This simple Python 3 script:
import urllib.request
host = "scholar.google.com"
link = "/scholar.bib?q=info:K7uZdMSvdQ0J:scholar.google.com/&output=citation&hl=en&as_sdt=1,14&ct=citation&cd=0"
url = "http://" + host + link
filename = "cite0.bib"
print(url)
urllib.request.urlretrieve("http://scholar.google.com" + url, filename)
raises this exception:
Traceback (most recent call last):
File "C:/Users/ricardo/Desktop/Google-Scholar/BibTex/test2.py", line 8, in <module>
urllib.request.urlretrieve("http://scholar.google.com" + url, filename)
File "C:\Python32\lib\urllib\request.py", line 150, in urlretrieve
return _urlopener.retrieve(url, filename, reporthook, data)
File "C:\Python32\lib\urllib\request.py", line 1569, in retrieve
fp = self.open(url, data)
File "C:\Python32\lib\urllib\request.py", line 1541, in open
raise IOError('socket error', msg).with_traceback(sys.exc_info()[2])
File "C:\Python32\lib\urllib\request.py", line 1537, in open
return getattr(self, name)(url)
File "C:\Python32\lib\urllib\request.py", line 1715, in open_http
return self._open_generic_http(http.client.HTTPConnection, url, data)
File "C:\Python32\lib\urllib\request.py", line 1695, in _open_generic_http
http_conn.request("GET", selector, headers=headers)
File "C:\Python32\lib\http\client.py", line 967, in request
self._send_request(method, url, body, headers)
File "C:\Python32\lib\http\client.py", line 1005, in _send_request
self.endheaders(body)
File "C:\Python32\lib\http\client.py", line 963, in endheaders
self._send_output(message_body)
File "C:\Python32\lib\http\client.py", line 808, in _send_output
self.send(msg)
File "C:\Python32\lib\http\client.py", line 746, in send
self.connect()
File "C:\Python32\lib\http\client.py", line 724, in connect
self.timeout, self.source_address)
File "C:\Python32\lib\socket.py", line 386, in create_connection
for res in getaddrinfo(host, port, 0, SOCK_STREAM):
IOError: [Errno socket error] [Errno 11004] getaddrinfo failed
I can open the url that results from the print
statement just fine:
What is causing this?
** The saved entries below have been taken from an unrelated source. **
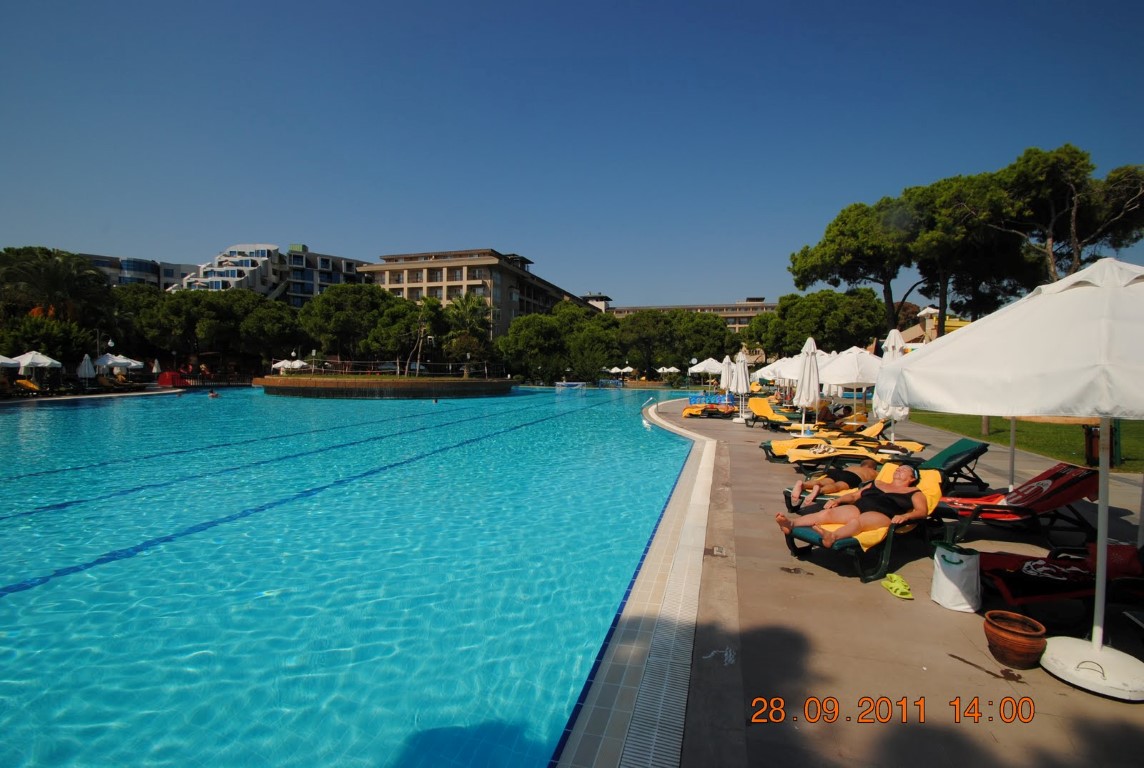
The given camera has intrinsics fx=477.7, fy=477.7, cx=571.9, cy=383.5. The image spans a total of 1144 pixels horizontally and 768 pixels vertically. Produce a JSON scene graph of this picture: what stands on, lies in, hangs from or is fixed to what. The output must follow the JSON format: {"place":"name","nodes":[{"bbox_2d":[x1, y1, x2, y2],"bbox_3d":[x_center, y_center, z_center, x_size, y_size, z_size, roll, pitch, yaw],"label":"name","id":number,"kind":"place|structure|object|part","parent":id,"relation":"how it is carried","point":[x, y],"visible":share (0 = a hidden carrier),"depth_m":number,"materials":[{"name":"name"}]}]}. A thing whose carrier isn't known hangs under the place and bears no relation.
{"place":"outdoors","nodes":[
{"label":"outdoors","id":0,"kind":"place"},
{"bbox_2d":[0,380,250,405],"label":"pool deck","id":1,"kind":"structure","parent":0,"point":[108,392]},
{"bbox_2d":[77,353,95,387],"bbox_3d":[-29.092,-0.597,28.605,0.813,2.475,0.797,1,2,9],"label":"closed umbrella","id":2,"kind":"object","parent":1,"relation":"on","point":[86,361],"visible":0.97,"depth_m":28.46,"materials":[{"name":"white fabric"}]},
{"bbox_2d":[95,374,117,390],"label":"lounge chair","id":3,"kind":"object","parent":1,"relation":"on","point":[101,379],"visible":0.94,"depth_m":32.60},
{"bbox_2d":[92,352,128,373],"bbox_3d":[-32.712,-0.919,33.653,2.472,2.646,2.439,1,2,9],"label":"umbrella","id":4,"kind":"object","parent":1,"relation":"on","point":[108,361],"visible":0.76,"depth_m":33.15,"materials":[{"name":"white fabric"}]},
{"bbox_2d":[108,354,144,371],"bbox_3d":[-35.006,-0.960,37.119,2.844,2.699,2.732,1,2,9],"label":"umbrella","id":5,"kind":"object","parent":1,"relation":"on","point":[135,363],"visible":0.61,"depth_m":36.64,"materials":[{"name":"white fabric"}]},
{"bbox_2d":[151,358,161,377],"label":"closed umbrella","id":6,"kind":"object","parent":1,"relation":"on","point":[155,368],"visible":0.94,"depth_m":41.68,"materials":[{"name":"fabric"}]},
{"bbox_2d":[81,253,194,289],"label":"apartment building","id":7,"kind":"structure","parent":0,"point":[151,263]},
{"bbox_2d":[169,241,369,304],"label":"apartment building","id":8,"kind":"structure","parent":0,"point":[231,251],"materials":[{"name":"white paint"}]},
{"bbox_2d":[283,245,371,305],"label":"apartment building","id":9,"kind":"structure","parent":0,"point":[336,260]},
{"bbox_2d":[0,380,728,767],"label":"swimming pool","id":10,"kind":"structure","parent":0,"point":[619,406],"materials":[{"name":"liquid"}]},
{"bbox_2d":[208,389,219,397],"bbox_3d":[-23.741,0.693,31.582,0.938,0.660,0.708,1,2,9],"label":"swimmer","id":11,"kind":"object","parent":10,"relation":"in","point":[213,395],"visible":0.95,"depth_m":31.43},
{"bbox_2d":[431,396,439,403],"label":"swimmer","id":12,"kind":"object","parent":10,"relation":"in","point":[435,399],"visible":0.96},
{"bbox_2d":[554,381,585,390],"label":"water polo goal","id":13,"kind":"object","parent":10,"relation":"in","point":[572,384],"visible":0.97,"depth_m":48.65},
{"bbox_2d":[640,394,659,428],"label":"pool handrail","id":14,"kind":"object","parent":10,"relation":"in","point":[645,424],"visible":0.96,"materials":[{"name":"silver metal"}]},
{"bbox_2d":[253,374,518,397],"label":"island","id":15,"kind":"structure","parent":0,"point":[480,384],"materials":[{"name":"brown stone"}]},
{"bbox_2d":[277,359,498,377],"bbox_3d":[-14.971,-1.181,38.521,13.316,1.303,2.038,1,2,9],"label":"railing","id":16,"kind":"object","parent":15,"relation":"on","point":[397,370],"visible":0.8,"depth_m":38.18,"materials":[{"name":"metal"}]},
{"bbox_2d":[359,248,589,341],"label":"hotel building","id":17,"kind":"structure","parent":0,"point":[504,307],"materials":[{"name":"beige paint"}]},
{"bbox_2d":[0,0,1143,309],"label":"sky","id":18,"kind":"structure","parent":0,"point":[321,231],"materials":[{"name":"blue"}]},
{"bbox_2d":[587,294,778,333],"label":"long building","id":19,"kind":"structure","parent":0,"point":[742,314],"materials":[{"name":"beige brick"}]},
{"bbox_2d":[626,393,1143,767],"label":"pool deck","id":20,"kind":"structure","parent":0,"point":[894,619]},
{"bbox_2d":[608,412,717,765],"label":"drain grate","id":21,"kind":"object","parent":20,"relation":"in","point":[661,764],"visible":0.93,"depth_m":3.15,"materials":[{"name":"white plastic"}]},
{"bbox_2d":[688,357,724,386],"bbox_3d":[7.198,-0.279,25.033,2.347,2.401,2.270,1,2,9],"label":"umbrella","id":22,"kind":"object","parent":20,"relation":"on","point":[704,363],"visible":0.78,"depth_m":24.47,"materials":[{"name":"white fabric"}]},
{"bbox_2d":[680,401,736,418],"bbox_3d":[5.389,0.989,18.775,2.199,0.753,0.764,1,2,9],"label":"lounge chair","id":23,"kind":"object","parent":20,"relation":"on","point":[688,413],"visible":0.91,"depth_m":18.60,"materials":[{"name":"orange"}]},
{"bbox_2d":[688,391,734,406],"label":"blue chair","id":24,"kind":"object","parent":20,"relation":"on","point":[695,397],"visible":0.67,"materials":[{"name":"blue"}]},
{"bbox_2d":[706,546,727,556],"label":"drain cover","id":25,"kind":"object","parent":20,"relation":"in","point":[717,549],"visible":0.94,"depth_m":4.72,"materials":[{"name":"metal"}]},
{"bbox_2d":[719,355,733,397],"bbox_3d":[6.375,0.005,19.763,0.672,2.437,0.663,1,2,9],"label":"closed umbrella","id":26,"kind":"object","parent":20,"relation":"on","point":[726,375],"visible":0.72,"depth_m":19.62,"materials":[{"name":"white fabric"}]},
{"bbox_2d":[733,349,751,422],"bbox_3d":[5.889,0.080,16.708,0.712,2.562,0.708,1,2,9],"label":"closed umbrella","id":27,"kind":"object","parent":20,"relation":"on","point":[744,388],"visible":0.99,"depth_m":16.58,"materials":[{"name":"white fabric"}]},
{"bbox_2d":[745,396,794,427],"bbox_3d":[6.607,0.978,15.809,1.518,0.899,1.003,0,2,-6],"label":"lounge chair","id":28,"kind":"object","parent":20,"relation":"on","point":[764,408],"visible":0.85,"depth_m":15.83,"materials":[{"name":"yellow fabric"}]},
{"bbox_2d":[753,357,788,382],"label":"umbrella","id":29,"kind":"object","parent":20,"relation":"on","point":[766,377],"visible":0.41,"depth_m":22.11,"materials":[{"name":"white fabric"}]},
{"bbox_2d":[758,351,831,386],"bbox_3d":[8.745,-0.079,18.232,2.733,2.460,2.549,0,2,-12],"label":"umbrella","id":30,"kind":"object","parent":20,"relation":"on","point":[795,377],"visible":0.45,"depth_m":17.83,"materials":[{"name":"white fabric"}]},
{"bbox_2d":[795,336,820,436],"bbox_3d":[5.607,0.209,11.367,0.615,2.714,0.625,1,2,9],"label":"closed umbrella","id":31,"kind":"object","parent":20,"relation":"on","point":[816,386],"visible":0.91,"depth_m":11.27,"materials":[{"name":"white fabric"}]},
{"bbox_2d":[759,414,861,454],"bbox_3d":[5.519,1.171,11.064,2.198,0.865,0.810,1,2,9],"label":"lounge chair","id":32,"kind":"object","parent":20,"relation":"on","point":[777,442],"visible":0.52,"depth_m":10.99,"materials":[{"name":"yellow fabric"}]},
{"bbox_2d":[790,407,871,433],"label":"lounge chair","id":33,"kind":"object","parent":20,"relation":"on","point":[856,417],"visible":0.73,"depth_m":13.22,"materials":[{"name":"yellow fabric"}]},
{"bbox_2d":[817,346,881,419],"bbox_3d":[7.550,0.158,12.946,2.345,2.427,2.313,1,2,9],"label":"umbrella","id":34,"kind":"object","parent":20,"relation":"on","point":[854,379],"visible":0.76,"depth_m":12.48,"materials":[{"name":"white fabric"}]},
{"bbox_2d":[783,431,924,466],"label":"sun lounger","id":35,"kind":"object","parent":20,"relation":"on","point":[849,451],"visible":0.78,"depth_m":8.69,"materials":[{"name":"yellow fabric"}]},
{"bbox_2d":[779,466,948,583],"bbox_3d":[2.941,1.299,4.785,2.069,0.799,0.753,-1,2,-38],"label":"lounge chair","id":36,"kind":"object","parent":20,"relation":"on","point":[851,542],"visible":0.55,"depth_m":4.44,"materials":[{"name":"yellow fabric"}]},
{"bbox_2d":[776,463,929,548],"bbox_3d":[2.769,1.182,4.684,1.266,0.883,0.984,-1,2,-30],"label":"woman","id":37,"kind":"object","parent":36,"relation":"on","point":[921,502],"visible":0.96,"depth_m":4.46},
{"bbox_2d":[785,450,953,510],"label":"lounge chair","id":38,"kind":"object","parent":20,"relation":"on","point":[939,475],"visible":0.37,"depth_m":6.25,"materials":[{"name":"yellow fabric"}]},
{"bbox_2d":[789,460,882,505],"bbox_3d":[3.382,1.227,5.970,1.110,0.706,0.712,0,2,-20],"label":"person","id":39,"kind":"object","parent":38,"relation":"on","point":[804,484],"visible":0.89,"depth_m":5.84},
{"bbox_2d":[874,326,909,440],"bbox_3d":[6.379,0.164,9.511,0.677,2.621,0.687,1,2,9],"label":"closed umbrella","id":40,"kind":"object","parent":20,"relation":"on","point":[892,334],"visible":0.46,"depth_m":9.42,"materials":[{"name":"white fabric"}]},
{"bbox_2d":[880,573,912,599],"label":"sandals","id":41,"kind":"object","parent":20,"relation":"on","point":[894,578],"visible":0.98,"depth_m":3.94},
{"bbox_2d":[916,437,991,491],"bbox_3d":[5.166,1.230,7.172,2.162,0.740,0.699,1,2,9],"label":"lounge chair","id":42,"kind":"object","parent":20,"relation":"on","point":[957,455],"visible":0.51,"depth_m":6.98,"materials":[{"name":"green fabric"}]},
{"bbox_2d":[930,541,981,612],"bbox_3d":[3.024,1.516,3.770,0.318,0.466,0.324,1,2,9],"label":"white bag","id":43,"kind":"object","parent":20,"relation":"on","point":[963,565],"visible":1,"depth_m":3.68,"materials":[{"name":"white plastic"}]},
{"bbox_2d":[878,251,1143,701],"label":"patio umbrella","id":44,"kind":"object","parent":20,"relation":"on","point":[1098,654],"visible":0.99,"depth_m":2.71,"materials":[{"name":"white fabric"}]},
{"label":"umbrella base","id":45,"kind":"part","parent":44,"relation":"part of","materials":[{"name":"white"}]},
{"bbox_2d":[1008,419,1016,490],"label":"umbrella pole","id":46,"kind":"object","parent":20,"relation":"on","point":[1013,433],"visible":0.2,"depth_m":6.56,"materials":[{"name":"grey metal"}]},
{"bbox_2d":[983,610,1047,669],"bbox_3d":[2.791,1.625,3.030,0.308,0.240,0.312,1,2,9],"label":"terracotta pot","id":47,"kind":"object","parent":20,"relation":"on","point":[997,634],"visible":0.99,"depth_m":2.95,"materials":[{"name":"brown ceramic"}]},
{"bbox_2d":[936,462,1103,543],"bbox_3d":[4.756,1.267,5.216,2.110,0.790,0.697,1,2,9],"label":"lounge chair","id":48,"kind":"object","parent":20,"relation":"on","point":[1084,493],"visible":0.88,"depth_m":5.06,"materials":[{"name":"red fabric"}]},
{"bbox_2d":[978,542,1143,619],"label":"lounge chair","id":49,"kind":"object","parent":20,"relation":"on","point":[1015,576],"visible":0.86,"depth_m":3.52,"materials":[{"name":"red fabric"}]},
{"bbox_2d":[902,306,969,344],"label":"yellow building","id":50,"kind":"structure","parent":0,"point":[954,325],"materials":[{"name":"paint"}]},
{"bbox_2d":[912,412,1143,471],"label":"lawn","id":51,"kind":"structure","parent":0,"point":[1140,439],"materials":[{"name":"green plant"}]},
{"bbox_2d":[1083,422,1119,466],"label":"trash bin","id":52,"kind":"object","parent":51,"relation":"on","point":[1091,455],"visible":0.52,"depth_m":9.30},
{"label":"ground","id":53,"kind":"structure","parent":0},
{"bbox_2d":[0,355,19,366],"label":"umbrella","id":54,"kind":"object","parent":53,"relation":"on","point":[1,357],"visible":0.94,"depth_m":24.92,"materials":[{"name":"white fabric"}]},
{"bbox_2d":[13,378,41,394],"bbox_3d":[-30.394,0.204,26.706,2.072,0.892,0.782,1,2,9],"label":"lounge chair","id":55,"kind":"object","parent":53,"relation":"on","point":[32,386],"visible":0.94,"depth_m":26.64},
{"bbox_2d":[9,349,61,387],"bbox_3d":[-30.103,-0.697,26.739,2.497,2.599,2.588,1,2,9],"label":"umbrella","id":56,"kind":"object","parent":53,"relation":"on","point":[48,361],"visible":0.91,"depth_m":26.34,"materials":[{"name":"white fabric"}]},
{"bbox_2d":[0,314,97,365],"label":"tree","id":57,"kind":"object","parent":53,"relation":"on","point":[48,328],"visible":0.69,"depth_m":32.11,"materials":[{"name":"green plant"}]},
{"bbox_2d":[0,246,110,326],"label":"palm tree","id":58,"kind":"object","parent":53,"relation":"on","point":[52,283],"visible":0.81,"depth_m":35.74,"materials":[{"name":"plant"}]},
{"bbox_2d":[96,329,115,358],"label":"lamp post","id":59,"kind":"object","parent":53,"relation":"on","point":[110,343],"visible":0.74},
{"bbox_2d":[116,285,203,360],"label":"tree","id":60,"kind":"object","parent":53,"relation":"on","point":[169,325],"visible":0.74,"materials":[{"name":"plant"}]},
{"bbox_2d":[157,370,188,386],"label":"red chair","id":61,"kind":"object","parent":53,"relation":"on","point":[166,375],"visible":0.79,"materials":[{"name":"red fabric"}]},
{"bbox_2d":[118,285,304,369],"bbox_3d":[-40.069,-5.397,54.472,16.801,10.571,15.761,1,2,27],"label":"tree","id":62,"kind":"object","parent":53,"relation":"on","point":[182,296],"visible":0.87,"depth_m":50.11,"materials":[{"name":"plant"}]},
{"bbox_2d":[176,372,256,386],"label":"fence","id":63,"kind":"object","parent":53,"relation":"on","point":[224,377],"visible":0.72,"depth_m":46.02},
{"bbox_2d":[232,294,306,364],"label":"tree","id":64,"kind":"object","parent":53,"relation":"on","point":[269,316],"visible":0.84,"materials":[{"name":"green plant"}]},
{"bbox_2d":[272,358,308,372],"bbox_3d":[-24.949,-1.001,42.570,2.850,2.727,2.732,1,2,9],"label":"umbrella","id":65,"kind":"object","parent":53,"relation":"on","point":[287,363],"visible":0.73,"depth_m":41.85,"materials":[{"name":"white fabric"}]},
{"bbox_2d":[296,283,409,369],"bbox_3d":[-21.760,-4.996,49.531,11.486,10.112,10.658,1,2,21],"label":"tree","id":66,"kind":"object","parent":53,"relation":"on","point":[341,316],"visible":0.92,"depth_m":46.69,"materials":[{"name":"plant"}]},
{"bbox_2d":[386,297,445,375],"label":"tree","id":67,"kind":"object","parent":53,"relation":"on","point":[422,325],"visible":0.93,"depth_m":45.18,"materials":[{"name":"plant"}]},
{"bbox_2d":[439,294,490,374],"bbox_3d":[-10.871,-4.444,49.056,6.130,9.523,6.084,1,2,9],"label":"palm tree","id":68,"kind":"object","parent":53,"relation":"on","point":[473,307],"visible":0.86,"depth_m":48.27,"materials":[{"name":"plant"}]},
{"bbox_2d":[497,304,620,381],"bbox_3d":[-1.107,-4.504,60.953,15.195,10.737,13.543,1,2,23],"label":"tree","id":69,"kind":"object","parent":53,"relation":"on","point":[527,332],"visible":0.87,"depth_m":57.53,"materials":[{"name":"green plant"}]},
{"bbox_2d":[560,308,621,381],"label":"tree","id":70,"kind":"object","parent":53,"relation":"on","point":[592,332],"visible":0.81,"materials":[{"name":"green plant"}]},
{"bbox_2d":[605,365,633,383],"bbox_3d":[5.883,-0.986,59.441,3.195,2.667,3.150,1,2,9],"label":"umbrella","id":71,"kind":"object","parent":53,"relation":"on","point":[614,370],"visible":0.92,"depth_m":58.86,"materials":[{"name":"white fabric"}]},
{"bbox_2d":[656,365,680,376],"bbox_3d":[11.491,-0.937,56.870,2.882,2.637,3.003,0,2,-12],"label":"umbrella","id":72,"kind":"object","parent":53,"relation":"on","point":[674,370],"visible":0.85,"depth_m":56.31,"materials":[{"name":"white fabric"}]},
{"bbox_2d":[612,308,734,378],"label":"tree","id":73,"kind":"object","parent":53,"relation":"on","point":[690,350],"visible":0.87,"depth_m":60.95,"materials":[{"name":"plant"}]},
{"bbox_2d":[749,290,886,357],"bbox_3d":[22.212,-3.770,43.636,11.573,9.270,10.243,1,2,9],"label":"tree","id":74,"kind":"object","parent":53,"relation":"on","point":[800,330],"visible":0.86,"depth_m":40.81,"materials":[{"name":"plant"}]},
{"bbox_2d":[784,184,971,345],"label":"pine tree","id":75,"kind":"object","parent":53,"relation":"on","point":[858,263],"visible":0.81,"depth_m":27.42,"materials":[{"name":"green plant"}]},
{"bbox_2d":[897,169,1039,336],"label":"pine tree","id":76,"kind":"object","parent":53,"relation":"on","point":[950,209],"visible":0.68,"depth_m":25.00,"materials":[{"name":"green plant"}]},
{"bbox_2d":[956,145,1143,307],"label":"pine tree","id":77,"kind":"object","parent":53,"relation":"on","point":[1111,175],"visible":0.74,"depth_m":19.93,"materials":[{"name":"green plant"}]}
]}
I tried changing http://
to http:///
(three slashes), but the same exception is raised.
Here's your problem:
urllib.request.urlretrieve("http://scholar.google.com" + url, filename)
You're adding the http://scholar.google.com
part twice (url
already starts http://scholar.google.com
). Therefore urillib
thinks you're asking for a page on scholar.google.comhttp
-- needless to say, this domain does not exist. Which is exactly what your error says.
Just request url
obviously.
Handy hint to find this kind of thing faster in the future: when adding a print
statement for debugging, be sure to print the actual value you are using in the command you're debugging. You would have found this in approximately two seconds if your print
statement had also concatenated the base URL.